■ SELECTED PASSAGE
+++

Unlike traditional mining pools where pool operators dictate transaction selection, Stratum v two shifts control back to the miners. Demand pools implements end to end encryption to prevent hash rate hijacking, ensuring greater security of minor operations. Additionally, its slice payment system introduces auditable transactions and no hidden fees guaranteeing maximum miner payouts in a fair and transparent manner. The mining industry has long struggled with opaque fee structures and centralized block constructions. Demandpool's implementation of Stratum v two and the slice payment system aims to address both these issues ensuring fair payouts and greater control for miners while reinforcing Bitcoin's decentralization.
Quote, the mining pool industry is one where murky fee payouts and relative centralization have become the norm, said Christopher Calicott, TVP's managing director and founding partner. Quote, by empowering miner operations to securely and privately design their own block templates while facilitating radical transparency and fairness of payments to mining pool participants, Demand Pool will bring a new era to the mining industry. Mining operators of any size from small home miners to publicly traded giants will all work to enhance Bitcoin's decentralization. Mining operators interested in contributing to the first ever Stratum v two block can apply via Demand's official website, and website, of course, is www.dmnd.work.
So go to dmnd.work. That's dm,nasinNancy,d.work. Applications for launch partners will close March 2025 at midnight PST. I wonder if they'll accept my bid acts. I might actually have to apply for that. Let's move on. This is probably gonna be a shorter show, by the way. Meta Planet is buying $12,500,000 worth of BTC. It issues bonds to purchase more Bitcoin as well according to Timmy Shin out of the block. Meta Planet, a Japanese investment firm that continues to accumulate Bitcoin, purchased an additional $12,500,000 worth of the world's largest cryptocurrency.
The Tokyo listed firm disclosed on Tuesday that it acquired an additional 150 Bitcoin for about $12,500,000 at an average price of $83,508 per Bitcoin. The latest purchase boosted the firm's total holdings to 3,200 BTC acquired for about 266,200,000.0 according to Meta Planet CEO Simon Gurevich. And based on the current market prices, the firm's 3,200 BTC is worth about $265,900,000, so they're kinda sitting on a loss. Also on Tuesday, Meta Planet raised 2,000,000,000 yen, about $13,300,000 US, through bond issuance to buy yet more Bitcoin. Meta Planet has embarked on a Bitcoin buying spree since adopting a Bitcoin accumulation strategy back in April of twenty twenty four. It aims to hold 10,000 BTC by the end of twenty twenty five.

+++

■ EXERCISE 1
Reproduce the Bitcoin news transcript from "So go to dmnd.work." to "world's largest cryptocurrency.".
■ EXERCISE 2
Summarize the Bitcoin news transcript in two sentences.
The listing that follows stands apart from the Bitcoin news transcript.

+++

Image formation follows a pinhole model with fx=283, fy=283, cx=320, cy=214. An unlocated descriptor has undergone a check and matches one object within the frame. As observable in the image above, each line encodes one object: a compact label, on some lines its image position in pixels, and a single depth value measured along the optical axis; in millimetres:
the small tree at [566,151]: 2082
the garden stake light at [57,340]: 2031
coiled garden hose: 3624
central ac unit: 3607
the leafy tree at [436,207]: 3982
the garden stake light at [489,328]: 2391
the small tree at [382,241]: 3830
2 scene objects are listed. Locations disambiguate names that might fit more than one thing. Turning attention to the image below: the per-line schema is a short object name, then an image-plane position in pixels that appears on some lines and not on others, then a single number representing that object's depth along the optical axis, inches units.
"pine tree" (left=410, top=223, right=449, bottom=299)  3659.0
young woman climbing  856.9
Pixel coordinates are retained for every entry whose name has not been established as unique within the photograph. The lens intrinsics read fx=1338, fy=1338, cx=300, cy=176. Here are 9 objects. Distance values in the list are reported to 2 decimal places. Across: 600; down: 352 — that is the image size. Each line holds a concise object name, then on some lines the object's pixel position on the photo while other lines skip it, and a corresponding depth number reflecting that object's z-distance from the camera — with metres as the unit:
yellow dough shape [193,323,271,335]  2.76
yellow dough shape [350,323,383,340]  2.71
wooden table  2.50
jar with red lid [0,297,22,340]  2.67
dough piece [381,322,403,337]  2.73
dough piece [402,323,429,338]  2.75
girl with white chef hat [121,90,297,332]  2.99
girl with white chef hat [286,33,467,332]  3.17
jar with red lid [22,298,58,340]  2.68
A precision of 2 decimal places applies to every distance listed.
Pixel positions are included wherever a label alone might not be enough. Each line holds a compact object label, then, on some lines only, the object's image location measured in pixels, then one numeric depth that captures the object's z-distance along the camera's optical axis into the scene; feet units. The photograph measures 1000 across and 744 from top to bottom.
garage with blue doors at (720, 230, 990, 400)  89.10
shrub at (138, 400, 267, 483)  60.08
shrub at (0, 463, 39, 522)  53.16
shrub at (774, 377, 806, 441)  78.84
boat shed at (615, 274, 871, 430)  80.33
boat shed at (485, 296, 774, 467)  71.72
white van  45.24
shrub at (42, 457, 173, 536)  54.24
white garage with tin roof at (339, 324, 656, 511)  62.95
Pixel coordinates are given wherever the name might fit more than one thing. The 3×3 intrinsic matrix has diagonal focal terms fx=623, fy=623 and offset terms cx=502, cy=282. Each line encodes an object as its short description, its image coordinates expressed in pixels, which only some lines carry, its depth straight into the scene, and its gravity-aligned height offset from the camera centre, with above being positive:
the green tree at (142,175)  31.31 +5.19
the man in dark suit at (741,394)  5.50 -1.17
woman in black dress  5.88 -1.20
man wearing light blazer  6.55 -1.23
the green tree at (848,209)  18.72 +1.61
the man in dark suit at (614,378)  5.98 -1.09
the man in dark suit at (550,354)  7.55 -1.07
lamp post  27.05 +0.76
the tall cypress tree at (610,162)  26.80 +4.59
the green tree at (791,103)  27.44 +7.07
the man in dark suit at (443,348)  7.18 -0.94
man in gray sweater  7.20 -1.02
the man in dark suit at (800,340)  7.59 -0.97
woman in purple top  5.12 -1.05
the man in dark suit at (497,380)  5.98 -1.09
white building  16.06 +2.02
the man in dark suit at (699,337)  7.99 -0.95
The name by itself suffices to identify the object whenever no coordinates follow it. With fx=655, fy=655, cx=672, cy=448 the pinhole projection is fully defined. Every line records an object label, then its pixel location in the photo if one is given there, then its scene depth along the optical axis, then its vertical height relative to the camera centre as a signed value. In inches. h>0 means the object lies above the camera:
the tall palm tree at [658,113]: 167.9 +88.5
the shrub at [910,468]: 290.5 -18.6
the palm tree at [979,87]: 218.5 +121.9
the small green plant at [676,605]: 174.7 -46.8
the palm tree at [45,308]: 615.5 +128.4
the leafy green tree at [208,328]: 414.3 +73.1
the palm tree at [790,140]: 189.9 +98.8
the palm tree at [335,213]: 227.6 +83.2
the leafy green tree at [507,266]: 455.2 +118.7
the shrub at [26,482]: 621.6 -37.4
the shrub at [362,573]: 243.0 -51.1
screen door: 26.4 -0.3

+++

■ WRITTEN RESPONSE 1
So go to dmnd.work. That's dm,nasinNancy,d.work. Applications for launch partners will close March 2025 at midnight PST. I wonder if they'll accept my bid acts. I might actually have to apply for that. Let's move on. This is probably gonna be a shorter show, by the way. Meta Planet is buying $12,500,000 worth of BTC. It issues bonds to purchase more Bitcoin as well according to Timmy Shin out of the block. Meta Planet, a Japanese investment firm that continues to accumulate Bitcoin, purchased an additional $12,500,000 worth of the world's largest cryptocurrency.

■ WRITTEN RESPONSE 2
Demand Pool's implementation of Stratum v two gives miners control over transaction selection and uses end-to-end encryption against hash rate hijacking, while its slice payment system offers auditable transactions and no hidden fees. Meta Planet, a Japanese investment firm, bought 150 more Bitcoin for about $12,500,000, bringing its holdings to 3,200 BTC, and raised 2,000,000,000 yen through bonds to buy more, aiming to hold 10,000 BTC by the end of 2025.